[Recorded information — start]

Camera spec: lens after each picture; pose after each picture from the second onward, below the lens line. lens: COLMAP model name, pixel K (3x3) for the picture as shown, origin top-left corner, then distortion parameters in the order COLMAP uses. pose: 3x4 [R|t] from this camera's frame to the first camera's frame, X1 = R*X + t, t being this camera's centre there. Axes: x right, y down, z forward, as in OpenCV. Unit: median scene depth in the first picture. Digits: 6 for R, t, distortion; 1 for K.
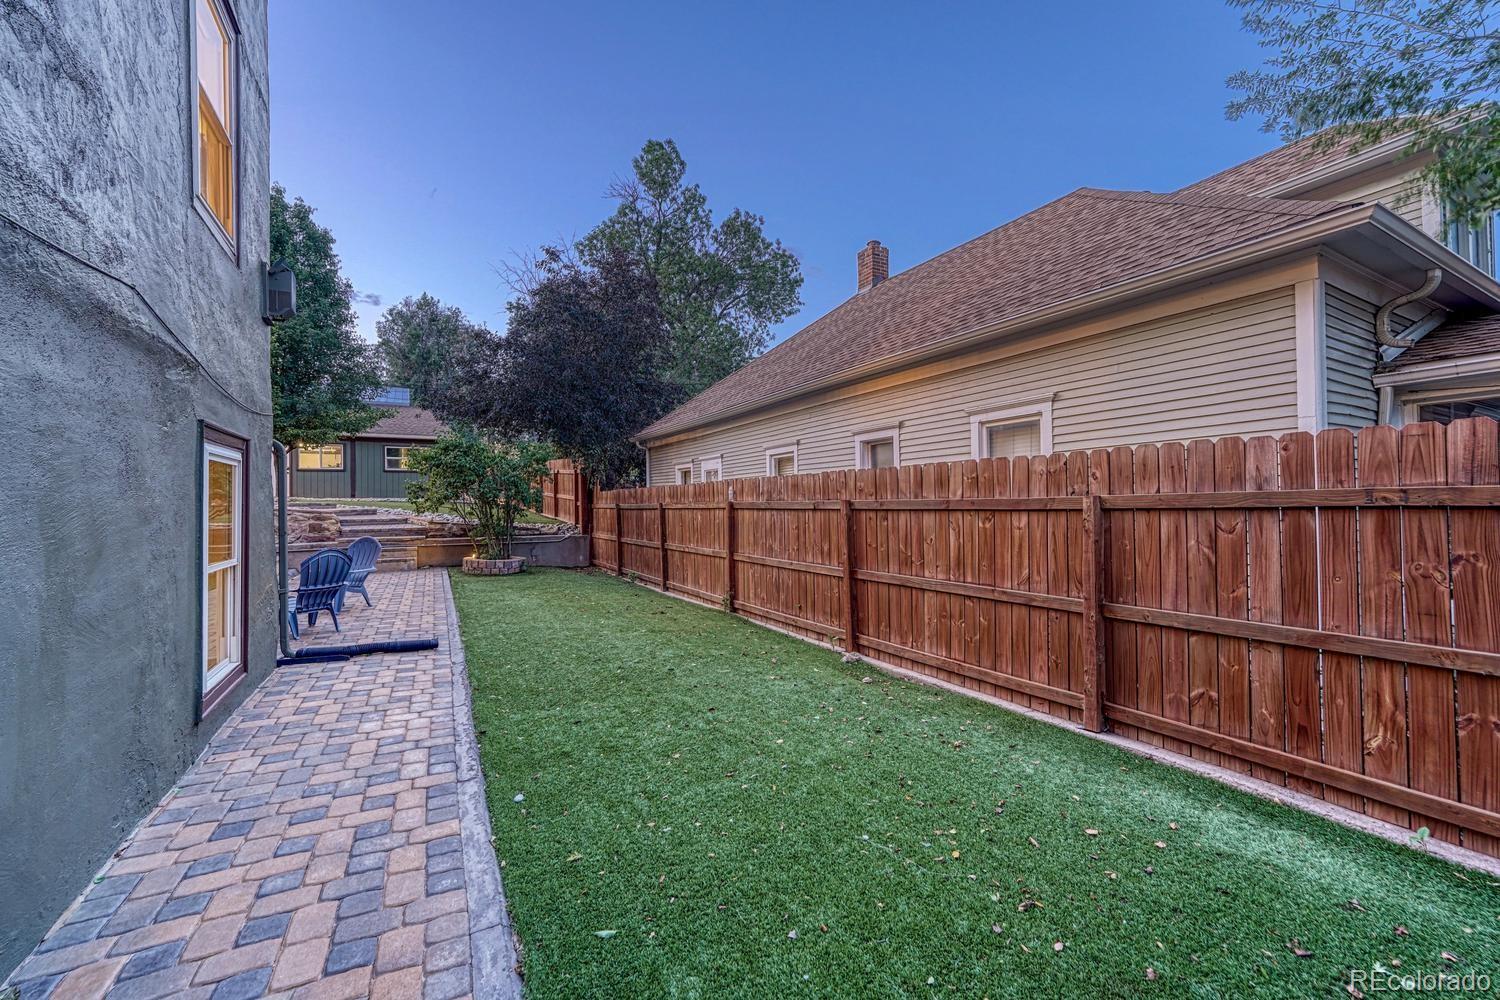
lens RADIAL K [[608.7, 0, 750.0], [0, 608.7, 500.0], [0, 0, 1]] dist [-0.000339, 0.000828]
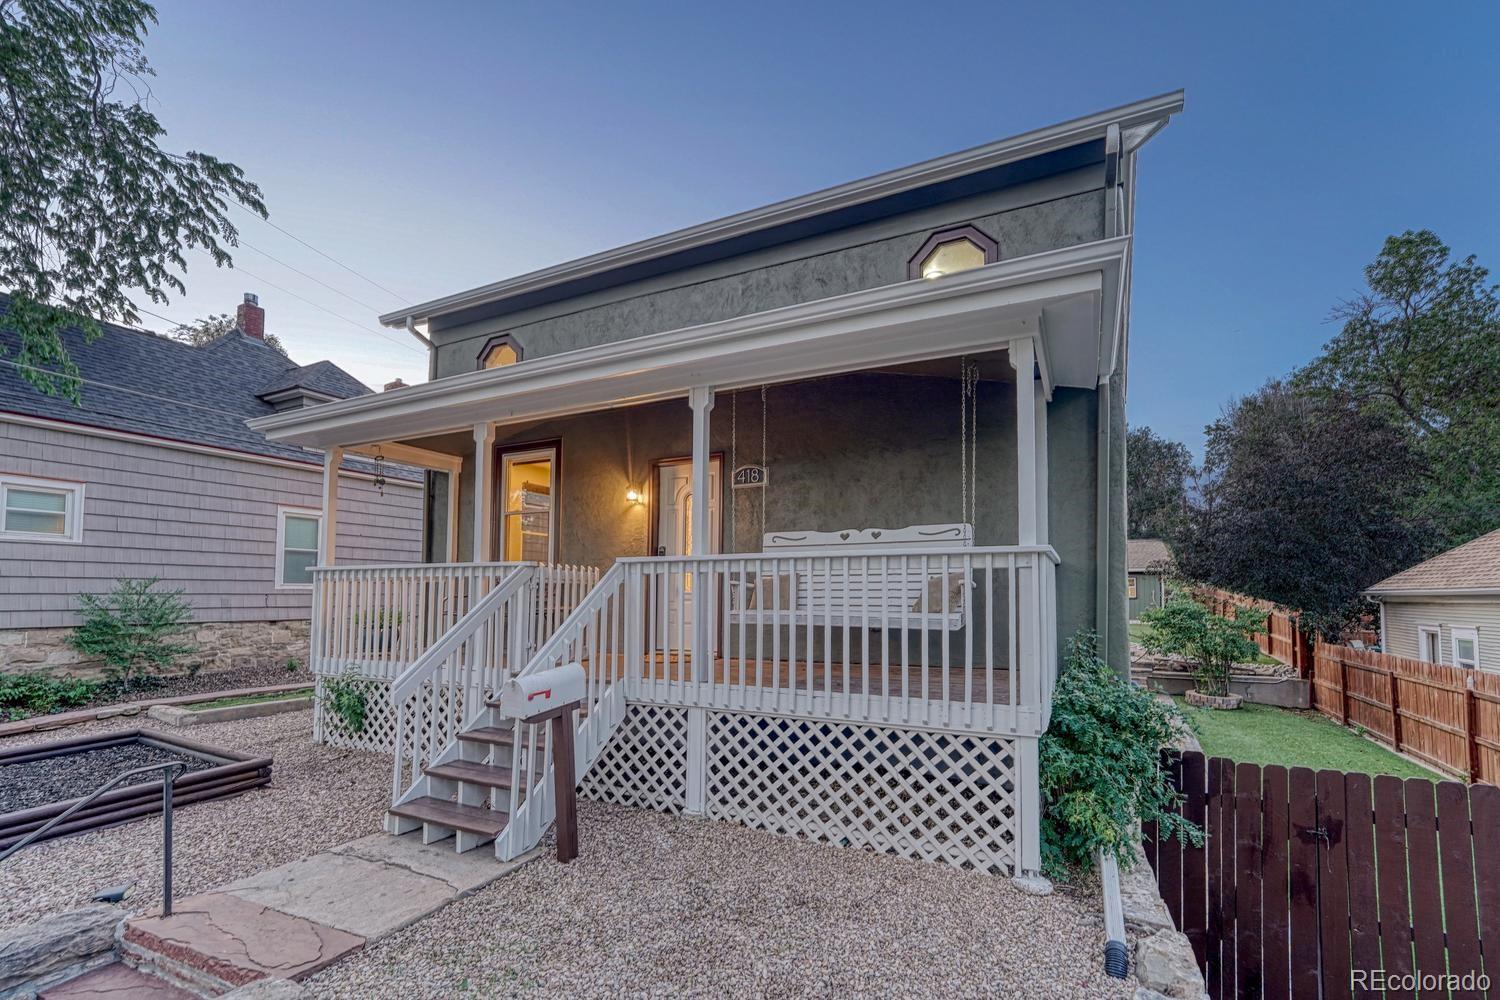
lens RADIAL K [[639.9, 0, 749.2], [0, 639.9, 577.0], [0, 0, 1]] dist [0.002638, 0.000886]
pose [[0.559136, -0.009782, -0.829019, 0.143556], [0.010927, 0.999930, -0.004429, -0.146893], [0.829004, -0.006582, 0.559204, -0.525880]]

[Recorded information — finish]

_The problem_. Give back the full listing above word for word, and let no picture through.

_Exercise result_.
Camera spec: lens after each picture; pose after each picture from the second onward, below the lens line. lens: COLMAP model name, pixel K (3x3) for the picture as shown, origin top-left corner, then distortion parameters in the order COLMAP uses. pose: 3x4 [R|t] from this camera's frame to the first camera's frame, X1 = R*X + t, t being this camera's centre there. Axes: x right, y down, z forward, as in OpenCV. Unit: median scene depth in the first picture. Digits: 6 for R, t, distortion; 1 for K.
lens RADIAL K [[608.7, 0, 750.0], [0, 608.7, 500.0], [0, 0, 1]] dist [-0.000339, 0.000828]
lens RADIAL K [[639.9, 0, 749.2], [0, 639.9, 577.0], [0, 0, 1]] dist [0.002638, 0.000886]
pose [[0.559136, -0.009782, -0.829019, 0.143556], [0.010927, 0.999930, -0.004429, -0.146893], [0.829004, -0.006582, 0.559204, -0.525880]]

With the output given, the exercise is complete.